Testimonies gathered by this media also indicate that the imprisonment of Monsignor Rolando Álvarez has become a forbidden topic in churches throughout the Nicaraguan territory.
It is forbidden for religious people to express opinions on the matter during their homilies.
Ortega’s barrage against Catholics led to the arrest of journalist Victor Ticay, arrested for broadcasting a religious ceremony through a Facebook account.
There is no clear information on Ticay’s whereabouts and detention conditions.
Last week the Ortega regime also chose to expel from the country the Panamanian priest Donancio Alarcón, after he officiated a mass on Holy Monday.

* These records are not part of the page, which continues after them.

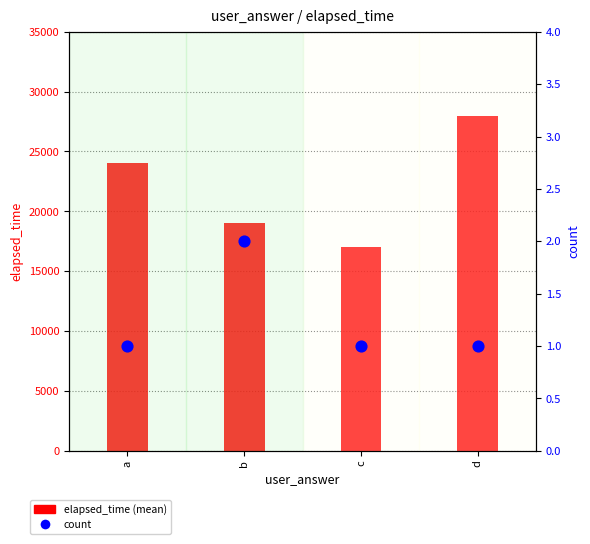

What are all the series names shown in the legend?

elapsed_time (mean), count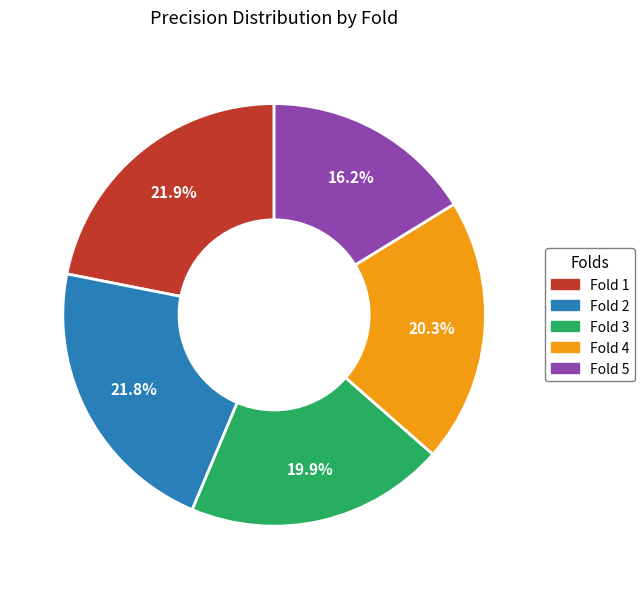

Which has a higher value, Fold 2 or Fold 4?

Fold 2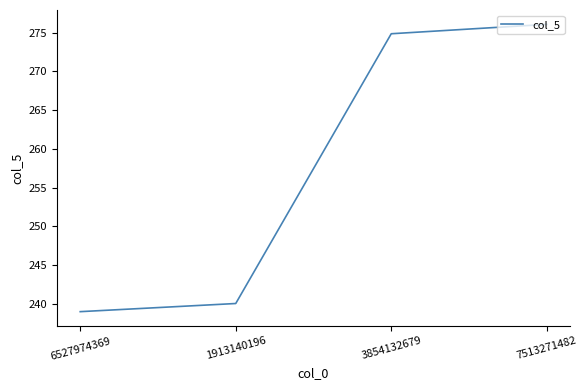

Rank the categories by value from highest to lowest.

7513271482, 3854132679, 1913140196, 6527974369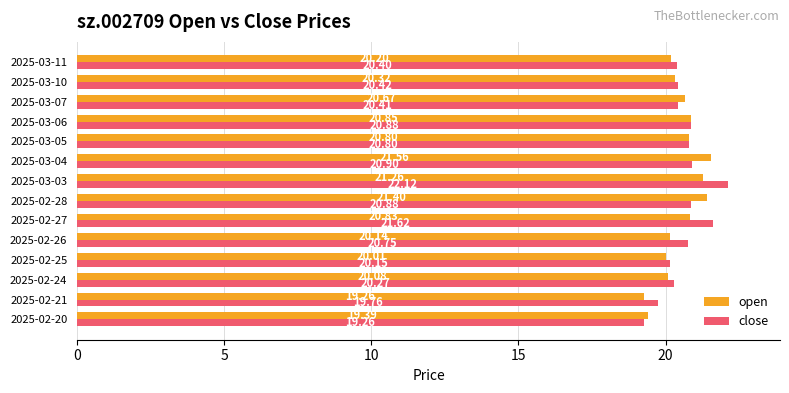

Which series changed the most between 2025-02-21 and 2025-02-25?

open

Although the people who were detained by the regime during Holy Week should have been presented before the courts within a maximum of 48 hours, at the beginning of this week, the whereabouts and physical condition of most of them were still unknown, so their relatives demanded the dictatorship to know where and how they are.
At this point neither Ortega nor any official spokesperson has issued any statement on this matter.
*Venezuelan journalist (Universidad Central de Venezuela) and Master in Political Science (Universidad Simón Bolívar). He is currently working on his doctoral thesis in Political Science and hosts the radio program “Y Así Nos Va” on Radio Caracas Radio.